Asıl problemin SSD’de olduğunu düşündüğümden, verileri sağlama alınca Live CD yerine fiziksel kurulumu denemek istedim. Amacım temiz bir Ubuntu kurulumu yaptıktan sonra tekrardan Windows 10 kurulumunu denemekti.
Ubuntu’yu önce manuel partition ayarlarıyla kurdum, sistem açılmadı. Sıfırdan kurulum başlattım, bu sefer bölümlendirmeyi otomatik bıraktım, yine açılmadı.
Artık MBR’da bir hasar olduğundan veya fazlasıyla sorunlu bir bad sector durumundan şüphelenmeye başladım. Sonrasında 1 GB’lık ayrı ayrı Boot EFI ve Grub şeklinde iki mount point daha ekleyerek yeniden kurulum denedim ve bingo, sistem kendine geldi.
Bu sevinç de pek uzun sürmeyecekti, çünkü hiçbir işlem yapmış olmamama rağmen HDD’de “bad block” oluştuğunu, filesystem’ın unknown moda düştüğünü gördüm, disk bozulma noktasına gelmiş, 1 TB’lık veri anlamsız bir şekilde uçmak üzereydi, belki sinirden makineyi duvarda parçalayabilirdim lakin tam bir tasavvuf insanı olduğumdan, şu mübarek günde sakinliğimi korudum ve incelemeye koyuldum.
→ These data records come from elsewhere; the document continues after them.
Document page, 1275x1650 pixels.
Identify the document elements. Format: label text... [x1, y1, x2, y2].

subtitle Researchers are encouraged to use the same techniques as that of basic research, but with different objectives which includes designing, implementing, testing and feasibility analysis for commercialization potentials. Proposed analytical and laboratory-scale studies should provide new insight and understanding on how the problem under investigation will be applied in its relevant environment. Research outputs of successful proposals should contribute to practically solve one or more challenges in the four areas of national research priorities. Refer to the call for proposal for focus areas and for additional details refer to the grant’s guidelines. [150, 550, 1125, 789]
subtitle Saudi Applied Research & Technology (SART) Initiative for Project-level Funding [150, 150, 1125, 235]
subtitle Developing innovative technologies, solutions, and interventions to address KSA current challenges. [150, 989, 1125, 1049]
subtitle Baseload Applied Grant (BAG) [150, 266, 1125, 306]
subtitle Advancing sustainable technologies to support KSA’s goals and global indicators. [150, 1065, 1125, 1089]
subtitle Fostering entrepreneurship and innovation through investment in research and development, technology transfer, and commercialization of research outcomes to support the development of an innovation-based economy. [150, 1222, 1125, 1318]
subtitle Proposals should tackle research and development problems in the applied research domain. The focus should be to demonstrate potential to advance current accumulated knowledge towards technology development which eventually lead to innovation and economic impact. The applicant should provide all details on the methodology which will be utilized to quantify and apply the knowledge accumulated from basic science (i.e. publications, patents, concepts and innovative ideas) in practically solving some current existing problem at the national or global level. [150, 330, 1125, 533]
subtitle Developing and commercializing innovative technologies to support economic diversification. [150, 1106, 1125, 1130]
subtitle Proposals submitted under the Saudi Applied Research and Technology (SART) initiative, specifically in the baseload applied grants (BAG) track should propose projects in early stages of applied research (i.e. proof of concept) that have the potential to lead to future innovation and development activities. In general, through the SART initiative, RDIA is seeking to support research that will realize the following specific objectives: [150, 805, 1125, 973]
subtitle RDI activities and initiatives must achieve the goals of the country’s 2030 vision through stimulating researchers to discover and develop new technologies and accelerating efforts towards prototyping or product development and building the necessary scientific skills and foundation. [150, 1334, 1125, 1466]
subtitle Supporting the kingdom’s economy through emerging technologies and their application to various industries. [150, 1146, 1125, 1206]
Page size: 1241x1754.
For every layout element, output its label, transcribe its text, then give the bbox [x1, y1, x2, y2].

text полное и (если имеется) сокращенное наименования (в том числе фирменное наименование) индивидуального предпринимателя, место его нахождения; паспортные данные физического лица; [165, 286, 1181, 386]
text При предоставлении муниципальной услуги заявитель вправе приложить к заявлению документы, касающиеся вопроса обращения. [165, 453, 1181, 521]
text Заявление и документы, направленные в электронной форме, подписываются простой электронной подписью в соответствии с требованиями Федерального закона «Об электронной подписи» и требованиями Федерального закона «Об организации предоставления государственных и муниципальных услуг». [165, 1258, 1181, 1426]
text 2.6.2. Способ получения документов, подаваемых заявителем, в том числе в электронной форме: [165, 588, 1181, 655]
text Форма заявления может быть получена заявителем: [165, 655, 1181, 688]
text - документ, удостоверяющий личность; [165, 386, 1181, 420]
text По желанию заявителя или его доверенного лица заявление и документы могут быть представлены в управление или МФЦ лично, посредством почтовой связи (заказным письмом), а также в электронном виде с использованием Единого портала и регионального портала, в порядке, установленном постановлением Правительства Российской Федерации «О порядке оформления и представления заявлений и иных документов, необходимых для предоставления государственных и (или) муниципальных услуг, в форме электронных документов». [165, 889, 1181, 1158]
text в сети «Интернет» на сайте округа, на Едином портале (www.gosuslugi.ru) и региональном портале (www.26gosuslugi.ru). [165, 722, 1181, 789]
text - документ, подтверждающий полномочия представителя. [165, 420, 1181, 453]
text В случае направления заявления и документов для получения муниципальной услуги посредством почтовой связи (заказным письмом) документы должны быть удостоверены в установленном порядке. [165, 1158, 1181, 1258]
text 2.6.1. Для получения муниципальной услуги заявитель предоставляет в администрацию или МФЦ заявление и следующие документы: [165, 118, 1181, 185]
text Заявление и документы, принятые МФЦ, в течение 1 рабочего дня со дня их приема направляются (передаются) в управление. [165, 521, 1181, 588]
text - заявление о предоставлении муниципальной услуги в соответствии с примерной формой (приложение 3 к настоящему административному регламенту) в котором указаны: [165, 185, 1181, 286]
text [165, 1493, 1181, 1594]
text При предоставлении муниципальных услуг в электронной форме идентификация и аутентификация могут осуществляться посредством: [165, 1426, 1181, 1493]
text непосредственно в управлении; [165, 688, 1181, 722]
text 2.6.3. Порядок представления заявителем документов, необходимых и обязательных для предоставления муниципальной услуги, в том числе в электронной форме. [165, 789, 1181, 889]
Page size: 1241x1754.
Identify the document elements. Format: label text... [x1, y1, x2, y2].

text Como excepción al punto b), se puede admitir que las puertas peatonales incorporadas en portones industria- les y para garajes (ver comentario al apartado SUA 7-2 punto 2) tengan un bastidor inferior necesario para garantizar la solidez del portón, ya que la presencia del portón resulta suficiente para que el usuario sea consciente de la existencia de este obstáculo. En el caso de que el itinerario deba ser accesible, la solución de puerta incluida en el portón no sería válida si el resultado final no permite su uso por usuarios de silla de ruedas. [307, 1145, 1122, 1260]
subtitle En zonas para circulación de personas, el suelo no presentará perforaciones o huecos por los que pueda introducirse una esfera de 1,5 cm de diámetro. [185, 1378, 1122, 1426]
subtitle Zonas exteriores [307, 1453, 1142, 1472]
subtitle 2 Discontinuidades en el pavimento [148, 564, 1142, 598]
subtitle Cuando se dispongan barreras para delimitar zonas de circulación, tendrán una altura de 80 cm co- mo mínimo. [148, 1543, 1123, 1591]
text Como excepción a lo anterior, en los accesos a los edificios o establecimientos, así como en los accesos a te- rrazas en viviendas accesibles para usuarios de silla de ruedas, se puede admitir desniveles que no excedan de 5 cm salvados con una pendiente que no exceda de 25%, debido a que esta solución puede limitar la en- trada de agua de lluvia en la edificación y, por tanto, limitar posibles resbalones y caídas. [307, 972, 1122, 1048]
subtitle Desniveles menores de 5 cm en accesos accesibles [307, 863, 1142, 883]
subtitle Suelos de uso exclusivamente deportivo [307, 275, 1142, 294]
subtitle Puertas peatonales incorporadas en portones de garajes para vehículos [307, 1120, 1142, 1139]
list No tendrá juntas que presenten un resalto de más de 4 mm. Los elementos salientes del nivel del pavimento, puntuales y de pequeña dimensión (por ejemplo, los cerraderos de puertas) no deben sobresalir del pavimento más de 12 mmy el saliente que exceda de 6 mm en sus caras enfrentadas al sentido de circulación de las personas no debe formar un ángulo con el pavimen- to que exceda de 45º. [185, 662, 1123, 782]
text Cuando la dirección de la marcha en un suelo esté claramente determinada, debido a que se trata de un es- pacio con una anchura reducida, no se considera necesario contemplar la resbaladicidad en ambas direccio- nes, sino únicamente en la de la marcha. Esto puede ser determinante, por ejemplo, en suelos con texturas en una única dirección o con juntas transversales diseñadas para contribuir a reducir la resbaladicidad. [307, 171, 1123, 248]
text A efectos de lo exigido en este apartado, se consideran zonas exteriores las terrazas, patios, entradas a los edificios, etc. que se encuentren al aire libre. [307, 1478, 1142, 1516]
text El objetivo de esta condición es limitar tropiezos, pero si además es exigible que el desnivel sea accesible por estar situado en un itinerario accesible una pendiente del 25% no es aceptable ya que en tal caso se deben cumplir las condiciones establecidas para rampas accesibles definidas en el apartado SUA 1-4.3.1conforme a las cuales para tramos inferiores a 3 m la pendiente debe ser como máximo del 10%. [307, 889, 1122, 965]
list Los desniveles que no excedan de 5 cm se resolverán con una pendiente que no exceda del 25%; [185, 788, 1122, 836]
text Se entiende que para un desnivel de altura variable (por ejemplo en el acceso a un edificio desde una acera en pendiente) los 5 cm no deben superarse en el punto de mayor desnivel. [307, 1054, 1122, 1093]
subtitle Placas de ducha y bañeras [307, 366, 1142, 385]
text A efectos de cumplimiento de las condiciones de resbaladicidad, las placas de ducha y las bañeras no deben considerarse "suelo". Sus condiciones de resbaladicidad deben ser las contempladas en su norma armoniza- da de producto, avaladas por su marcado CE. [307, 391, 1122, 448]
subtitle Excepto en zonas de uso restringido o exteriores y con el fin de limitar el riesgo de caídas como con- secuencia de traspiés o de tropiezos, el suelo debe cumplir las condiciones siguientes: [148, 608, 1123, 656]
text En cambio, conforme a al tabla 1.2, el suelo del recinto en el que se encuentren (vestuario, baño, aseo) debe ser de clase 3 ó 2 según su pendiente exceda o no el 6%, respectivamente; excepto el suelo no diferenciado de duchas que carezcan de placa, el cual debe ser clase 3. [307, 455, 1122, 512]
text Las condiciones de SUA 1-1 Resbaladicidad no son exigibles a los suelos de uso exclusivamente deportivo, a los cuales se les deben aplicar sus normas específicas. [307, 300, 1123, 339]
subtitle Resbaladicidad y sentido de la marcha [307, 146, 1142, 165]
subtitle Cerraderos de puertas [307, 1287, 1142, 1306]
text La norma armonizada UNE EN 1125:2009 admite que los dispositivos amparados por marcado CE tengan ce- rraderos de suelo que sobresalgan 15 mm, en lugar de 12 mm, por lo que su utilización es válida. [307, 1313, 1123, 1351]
fdisk’te görülmeyen dosya sistemi, parted aracında halen NTFS olarak görülüyordu, ilginçti. testdisk aracını kurarak MFT bozulmasını düzeltmeyi deneyecektim, fakat o da olmadı, çünkü testdisk bile disk üzerinde tarama haricinde işlem yapamayacak durumdaydı, fs’i tanımlayamıyordu, haliyle partition da okumuyordu. Artık son kurşunu sıkma vakti gelmişti; fdisk, fsck, testdisk, dumpe2fs, parted, e2fsck derken diski komple formatlamamak için kendimi tuttuğum bu dakikalarda sona sakladığım gparted aracını denedim. Evet, gparted da fs’in bozulduğunu söylüyordu, gpart paketini kurarak “belki partition table’ı tahmin ettirerek kurtarmayı denerim” dedim. Bu aşamada potansiyel erişim hatasıyla karşılaşabilirsiniz, ya başlangıçta gparted’ı root olarak çalıştırın ya da terminalde manuel olarak /root/.config/nautilus dizinlerini oluşturun, düzelecektir.
Sıkıntılı ameliyat neyse ki sorunsuz bitti. İşte duygulandıran o anlar:
Aldığım backup ile birlikte tüm verilere erişim sağladım, şimdi 1 TB veriyi NFS ile storage server’a yedekleyerek makineyi de gönül rahatlığıyla garantiye gönderme vakti geldi. Siz de benzer bir problem yaşarsanız “verilerim gitti, çare format :(” demeden önce aynı aşamaları deneyin, sevgiler.